[Selected text]:
##########

Boeing’s largest shareholders are Capital Research & Management (approximately 14.3%), The Vanguard Group (7%), Evercore Trust Company (6%), Newport Trust (5.8%), State Street (through its investment vehicle, SSgA Funds Management, 4.6%), T. Rowe Price (3.5%) and BlackRock (2.2%). (The percentages listed are probably underestimates, and sourced from ‘marketscreener’.)

Northrop Grumman’s largest shareholders are Capital Research & Management (33%), State Street (9.9%), Vanguard (7.7%), and Massachusetts Financial Services (3.5%).

Lockheed Martin’s largest shareholders are State Street (15.1%), Capital Research & Management (9%), Vanguard (7.9%), Putnam (5.3%), Wellington Management (4%) and BlackRock (2.2%).

A more detailed tabulation of the shareholding structure is provided in another study by South Front. In relation to some of the largest weapons producers and some of the largest corporations of the financial sector the results were as follows:

The Virus And The US ‘Defense’ Industry: A Bit Less ‘Free Market’ Capitalism, A Bit More Strategic Planning In Order?

##########

[Data shown]:
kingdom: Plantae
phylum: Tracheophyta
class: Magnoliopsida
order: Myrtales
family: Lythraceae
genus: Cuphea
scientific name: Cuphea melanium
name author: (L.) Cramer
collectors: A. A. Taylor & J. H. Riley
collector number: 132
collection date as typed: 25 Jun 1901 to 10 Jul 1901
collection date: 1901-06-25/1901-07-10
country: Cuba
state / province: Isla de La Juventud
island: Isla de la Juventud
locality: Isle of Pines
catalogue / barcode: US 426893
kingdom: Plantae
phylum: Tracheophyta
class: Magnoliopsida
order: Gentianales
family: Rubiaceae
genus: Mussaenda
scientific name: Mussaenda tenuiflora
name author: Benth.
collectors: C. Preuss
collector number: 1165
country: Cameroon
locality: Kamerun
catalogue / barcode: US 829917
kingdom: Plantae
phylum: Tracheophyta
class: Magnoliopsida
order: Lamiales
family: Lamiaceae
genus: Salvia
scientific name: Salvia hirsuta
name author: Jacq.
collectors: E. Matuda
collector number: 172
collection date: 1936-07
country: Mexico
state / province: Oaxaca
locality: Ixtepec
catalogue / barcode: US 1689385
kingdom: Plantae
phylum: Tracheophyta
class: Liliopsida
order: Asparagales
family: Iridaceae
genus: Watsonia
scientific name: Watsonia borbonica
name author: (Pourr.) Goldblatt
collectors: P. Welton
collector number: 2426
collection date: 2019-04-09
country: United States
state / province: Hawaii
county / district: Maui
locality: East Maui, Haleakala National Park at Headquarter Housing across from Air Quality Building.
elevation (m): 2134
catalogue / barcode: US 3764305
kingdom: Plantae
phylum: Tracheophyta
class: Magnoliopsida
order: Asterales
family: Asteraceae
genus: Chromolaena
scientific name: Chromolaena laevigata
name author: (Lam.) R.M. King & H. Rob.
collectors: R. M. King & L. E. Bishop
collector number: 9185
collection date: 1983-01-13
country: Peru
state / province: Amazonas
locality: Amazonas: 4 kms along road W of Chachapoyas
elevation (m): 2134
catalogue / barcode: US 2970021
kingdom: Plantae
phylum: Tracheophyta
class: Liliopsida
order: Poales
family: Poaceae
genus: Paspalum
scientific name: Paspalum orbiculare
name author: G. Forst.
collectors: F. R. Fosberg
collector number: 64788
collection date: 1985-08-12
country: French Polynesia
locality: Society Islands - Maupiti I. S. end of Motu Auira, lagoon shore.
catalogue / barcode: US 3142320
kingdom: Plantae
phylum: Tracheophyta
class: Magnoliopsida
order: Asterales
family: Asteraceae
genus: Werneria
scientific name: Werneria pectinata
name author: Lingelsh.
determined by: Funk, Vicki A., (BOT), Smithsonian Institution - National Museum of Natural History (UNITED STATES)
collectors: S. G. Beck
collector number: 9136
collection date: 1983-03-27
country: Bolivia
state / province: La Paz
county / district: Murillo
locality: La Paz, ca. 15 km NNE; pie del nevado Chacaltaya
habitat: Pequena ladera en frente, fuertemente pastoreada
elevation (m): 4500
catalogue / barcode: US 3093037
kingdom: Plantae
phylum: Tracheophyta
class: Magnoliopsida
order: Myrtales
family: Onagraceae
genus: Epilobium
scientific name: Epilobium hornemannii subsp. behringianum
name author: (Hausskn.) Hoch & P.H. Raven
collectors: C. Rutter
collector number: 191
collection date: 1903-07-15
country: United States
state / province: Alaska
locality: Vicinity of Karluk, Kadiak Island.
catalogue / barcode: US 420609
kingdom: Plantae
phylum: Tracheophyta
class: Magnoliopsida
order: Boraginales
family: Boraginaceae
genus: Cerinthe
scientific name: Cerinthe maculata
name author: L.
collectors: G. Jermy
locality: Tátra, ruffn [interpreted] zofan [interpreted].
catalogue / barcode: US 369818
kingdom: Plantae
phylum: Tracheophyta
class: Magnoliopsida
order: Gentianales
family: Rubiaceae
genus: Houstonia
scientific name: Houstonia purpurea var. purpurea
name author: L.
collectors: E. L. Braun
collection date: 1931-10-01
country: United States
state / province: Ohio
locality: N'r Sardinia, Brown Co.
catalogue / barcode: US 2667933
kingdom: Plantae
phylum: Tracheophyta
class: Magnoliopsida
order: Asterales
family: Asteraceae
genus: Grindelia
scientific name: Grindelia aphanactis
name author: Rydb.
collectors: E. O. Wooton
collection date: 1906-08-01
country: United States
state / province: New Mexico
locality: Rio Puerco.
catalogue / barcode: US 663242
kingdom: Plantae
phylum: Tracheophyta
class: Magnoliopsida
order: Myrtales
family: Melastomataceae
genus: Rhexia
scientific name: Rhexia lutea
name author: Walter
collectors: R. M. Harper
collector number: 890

##########

[Task to carry out]: Swap "shareholders" for "investors" in the stretch of the shareholder passage from "Boeing’s largest shareholders" through "sourced from ‘marketscreener’.)", and write that stretch out again. The items have nothing to do with the shareholder passage.

[Result of the task]:
Boeing’s largest investors are Capital Research & Management (approximately 14.3%), The Vanguard Group (7%), Evercore Trust Company (6%), Newport Trust (5.8%), State Street (through its investment vehicle, SSgA Funds Management, 4.6%), T. Rowe Price (3.5%) and BlackRock (2.2%). (The percentages listed are probably underestimates, and sourced from ‘marketscreener’.)